Prints out a list of all the bloggers registered on the platform ordered by the number of posts they've made.
The query itself is an ORM hack that works. I don't know if it's good as a SQL query or not, but for checking up on the two users currently registered on commit--blog it's just fine. Here is the SQL it generates
SELECT blogger.id AS blogger_id, blogger.gh_id AS blogger_gh_id, blogger.username AS blogger_username, blogger.name AS blogger_name, blogger.avatar_url AS blogger_avatar_url, blogger.access_token AS blogger_access_token FROM blogger ORDER BY (SELECT count(blogger.id = commit_post.blogger_id) AS count_1 FROM commit_post)

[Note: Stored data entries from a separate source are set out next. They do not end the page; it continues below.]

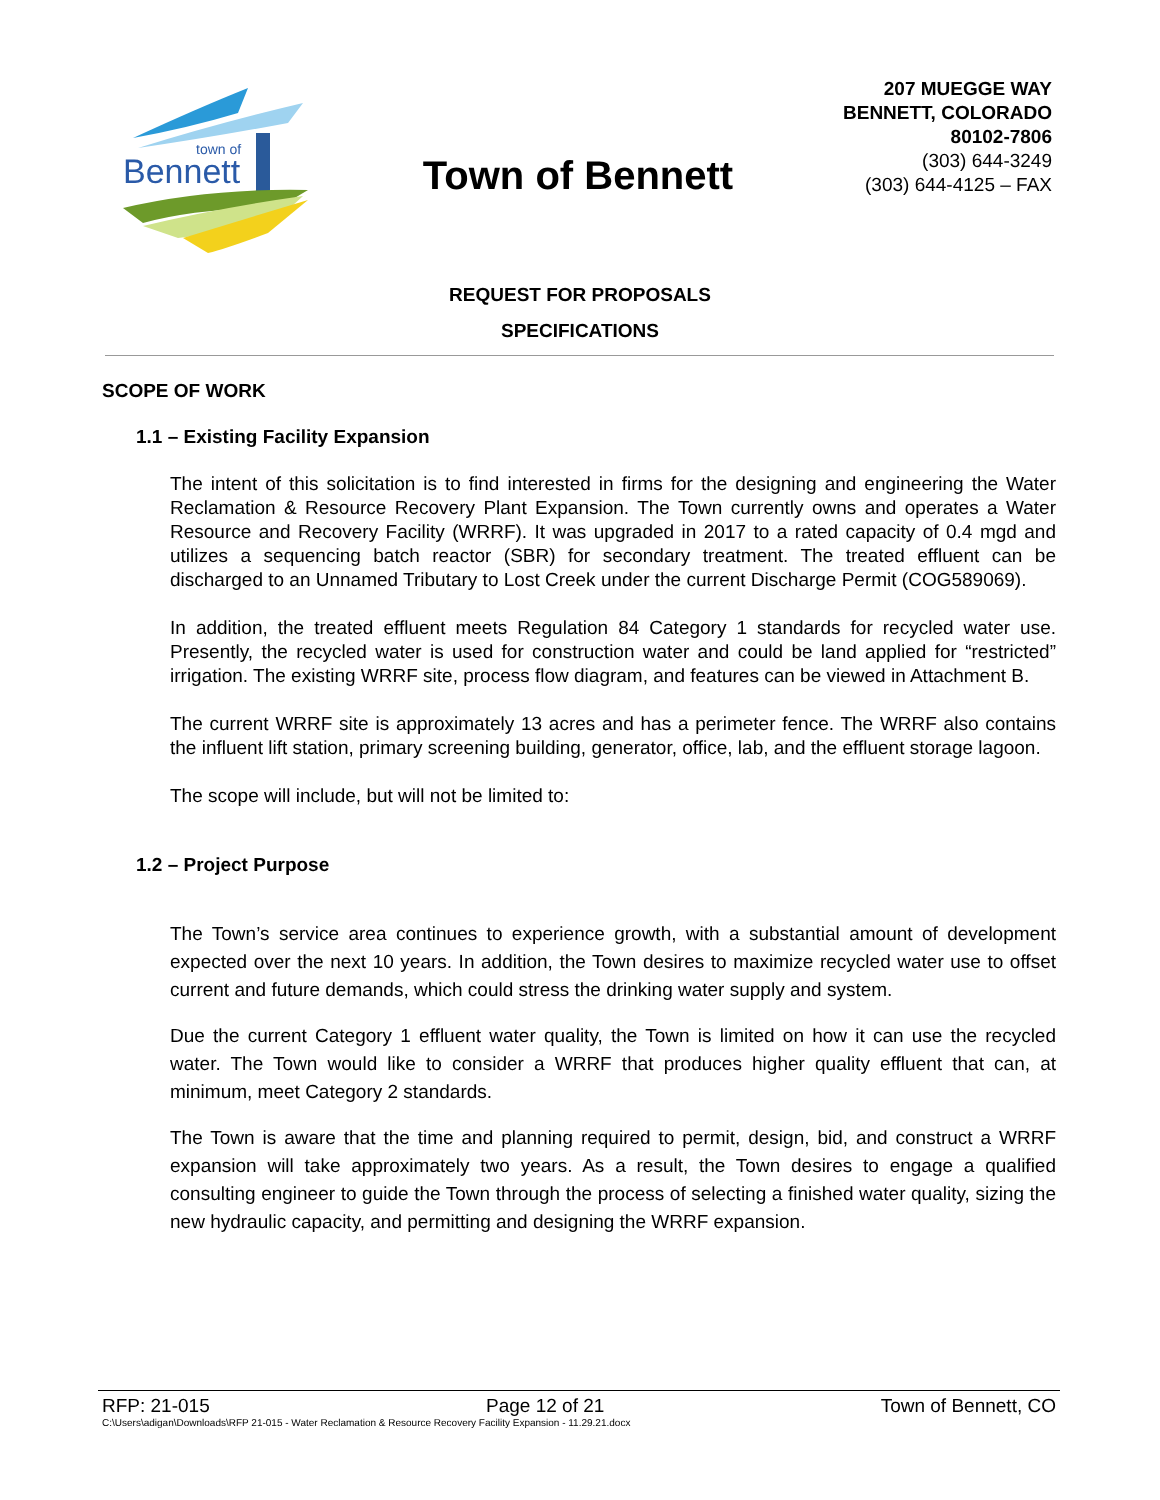Bennett
town of
Town of Bennett
207 MUEGGE WAY
BENNETT, COLORADO
80102-7806
(303) 644-3249
(303) 644-4125 – FAX
REQUEST FOR PROPOSALS
SPECIFICATIONS
SCOPE OF WORK
1.1 – Existing Facility Expansion
The intent of this solicitation is to find interested in firms for the designing and engineering the Water Reclamation & Resource Recovery Plant Expansion. The Town currently owns and operates a Water Resource and Recovery Facility (WRRF). It was upgraded in 2017 to a rated capacity of 0.4 mgd and utilizes a sequencing batch reactor (SBR) for secondary treatment. The treated effluent can be discharged to an Unnamed Tributary to Lost Creek under the current Discharge Permit (COG589069).
In addition, the treated effluent meets Regulation 84 Category 1 standards for recycled water use. Presently, the recycled water is used for construction water and could be land applied for “restricted” irrigation. The existing WRRF site, process flow diagram, and features can be viewed in Attachment B.
The current WRRF site is approximately 13 acres and has a perimeter fence. The WRRF also contains the influent lift station, primary screening building, generator, office, lab, and the effluent storage lagoon.
The scope will include, but will not be limited to:
1.2 – Project Purpose
The Town’s service area continues to experience growth, with a substantial amount of development expected over the next 10 years. In addition, the Town desires to maximize recycled water use to offset current and future demands, which could stress the drinking water supply and system.
Due the current Category 1 effluent water quality, the Town is limited on how it can use the recycled water. The Town would like to consider a WRRF that produces higher quality effluent that can, at minimum, meet Category 2 standards.
The Town is aware that the time and planning required to permit, design, bid, and construct a WRRF expansion will take approximately two years. As a result, the Town desires to engage a qualified consulting engineer to guide the Town through the process of selecting a finished water quality, sizing the new hydraulic capacity, and permitting and designing the WRRF expansion.
RFP: 21-015 Page 12 of 21 Town of Bennett, CO
C:\Users\adigan\Downloads\RFP 21-015 - Water Reclamation & Resource Recovery Facility Expansion - 11.29.21.docx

ORDER BY (SELECT count... makes me nervous; it seems like it's doing a lot of work. Then again the python code felt like it would be a lot of work too:
bloggers = Blogger.query \ .order_by(db.session.query( func.count(Blogger.commit_posts)))
I'd like to spend some more time learning and writing SQL queries. Not that I ever work with enough data for my fumbling ORM hacks to matter, but I'd like to have a more clear picture of what is going on. Maybe some day I'll have enough data to play with for it to matter.
My impression of
SQLAlchemy is that, given knowledge of how to write good queries, it makes expressing them pythonic and doesn't get in your way. Not that I have experience to know, but for now that's why I'm still using it, given how easy it makes getting data in and out.